The Central playoff teams the last three years have had outstanding pitching. The White Sox had it with Mark Buehrle, Freddy Garcia, Jose Contreras and Jon Garland, the Twins with Santana, Brad Radke, Francisco Liriano and Joe Nathan and the Tigers with Kenny Rogers, Jeremy Bonderman, Justin Verlander, Joel Zumaya and Todd Jones.

Talent is also the biggest reason behind the NL Centrals' turnaround.

Albert Pujols joined St. Louis in 2001 and the Cardinals have been contenders every season since the slugger's arrival. Though Houston missed the playoffs last season, the Astros have reached the postseason six times in the last 10 years. Superb pitching was a common thread for both teams, such as Chris Carpenter of the Cardinals and Roy Oswalt and Roger Clemens with Houston.

There are a few indications that the pendulum might be ready to swing back the other way. Liriano is injured and out for the year. Radke has retired and Clemens may retire or rejoin the Red Sox or the Yankees. The Astros lost Andy Pettitte to the Yankees. The Cardinals will have a rebuilt rotation behind Carpenter.

Those are significant defections, though perhaps the Chicago Cubs, after adding Alfonso Soriano, Mark DeRosa, Ted Lilly, Cliff Floyd and new manager Lou Piniella during the offseason, could return to the postseason picture in 2007.

The NL Central had only two teams with records above .500 last year while the NL West, which furnished the Wild Card team, had two teams (Dodgers and Padres) with records a full five games better than the Central champ Cardinals (83).

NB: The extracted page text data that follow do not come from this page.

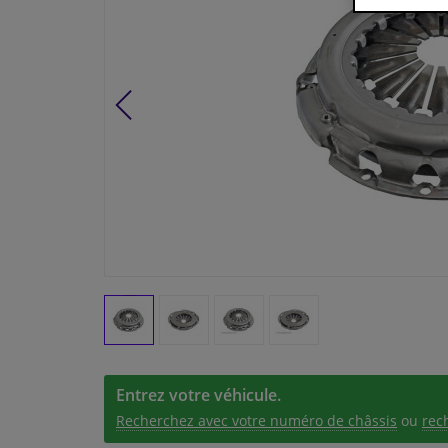
Entrez votre véhicule.
Recherchez avec votre numéro de châssis
ou
rec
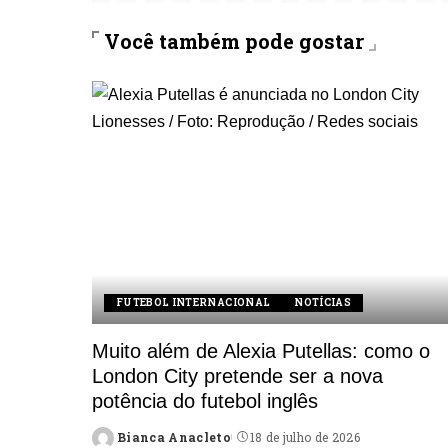
Você também pode gostar
FUTEBOL INTERNACIONAL
NOTÍCIAS
Muito além de Alexia Putellas: como o
London City pretende ser a nova
potência do futebol inglês
Bianca Anacleto
18 de julho de 2026
Posted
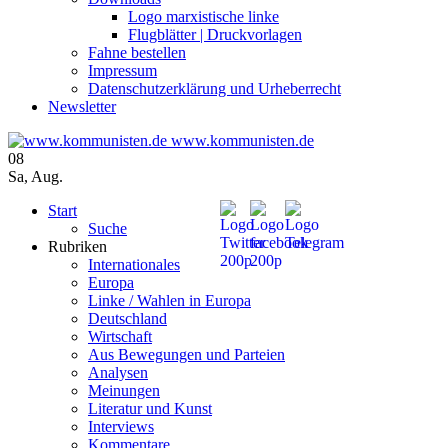
Logo marxistische linke
Flugblätter | Druckvorlagen
Fahne bestellen
Impressum
Datenschutzerklärung und Urheberrecht
Newsletter
www.kommunisten.de
08
Sa
,
Aug.
Start
Suche
Rubriken
Internationales
Europa
Linke / Wahlen in Europa
Deutschland
Wirtschaft
Aus Bewegungen und Parteien
Analysen
Meinungen
Literatur und Kunst
Interviews
Kommentare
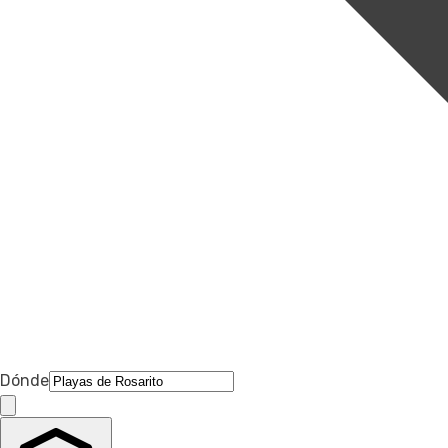
Dónde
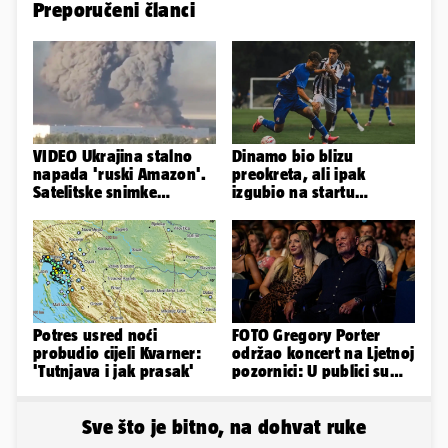
Preporučeni članci
VIDEO Ukrajina stalno
Dinamo bio blizu
napada 'ruski Amazon'.
preokreta, ali ipak
Satelitske snimke
izgubio na startu
pokazale što se događa
Ramljaka
Potres usred noći
FOTO Gregory Porter
probudio cijeli Kvarner:
održao koncert na Ljetnoj
'Tutnjava i jak prasak'
pozornici: U publici su
bili Mateša i Blanka
Sve što je bitno, na dohvat ruke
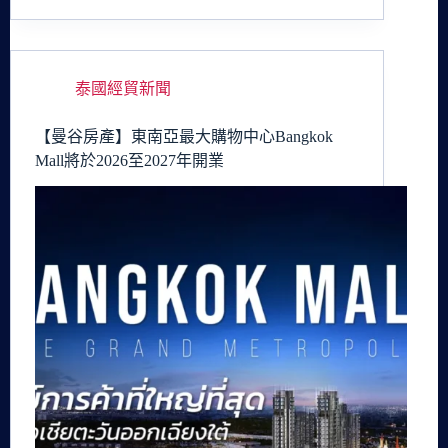
泰國經貿新聞
【曼谷房產】東南亞最大購物中心Bangkok
Mall將於2026至2027年開業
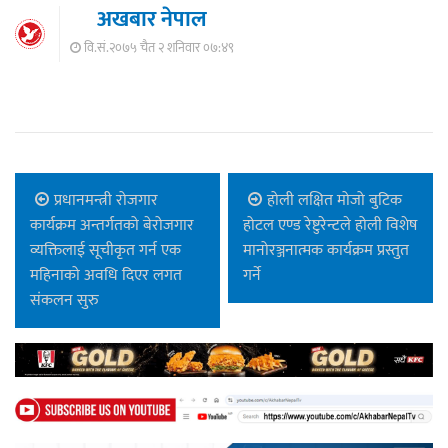
अखबार नेपाल
वि.सं.२०७५ चैत २ शनिवार ०७:४९
प्रधानमन्त्री रोजगार
होली लक्षित मोजो बुटिक
कार्यक्रम अन्तर्गतको बेरोजगार
होटल एण्ड रेष्टुरेन्टले होली विशेष
व्यक्तिलाई सूचीकृत गर्न एक
मानोरञ्जनात्मक कार्यक्रम प्रस्तुत
महिनाको अवधि दिएर लगत
गर्ने
संकलन सुरु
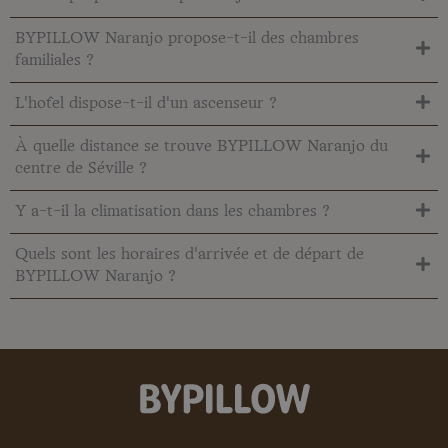
BYPILLOW Naranjo propose-t-il des chambres
familiales ?
L'hôtel dispose-t-il d'un ascenseur ?
À quelle distance se trouve BYPILLOW Naranjo du
centre de Séville ?
Y a-t-il la climatisation dans les chambres ?
Quels sont les horaires d'arrivée et de départ de
BYPILLOW Naranjo ?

The NL East, with the Mets, Phillies, Braves and the surprising Marlins, were a clearly stronger division than the NL Central last season and figure to be even stronger this season. The AL East and West had a combined five teams win at least 86 games last season and all made significant upgrades this winter.

Of course the other divisions are also due for a turnaround. Just like the Centrals were three years ago.

Jim Molony is a writer for MLB.com. This story was not subject to the approval of Major League Baseball or its clubs.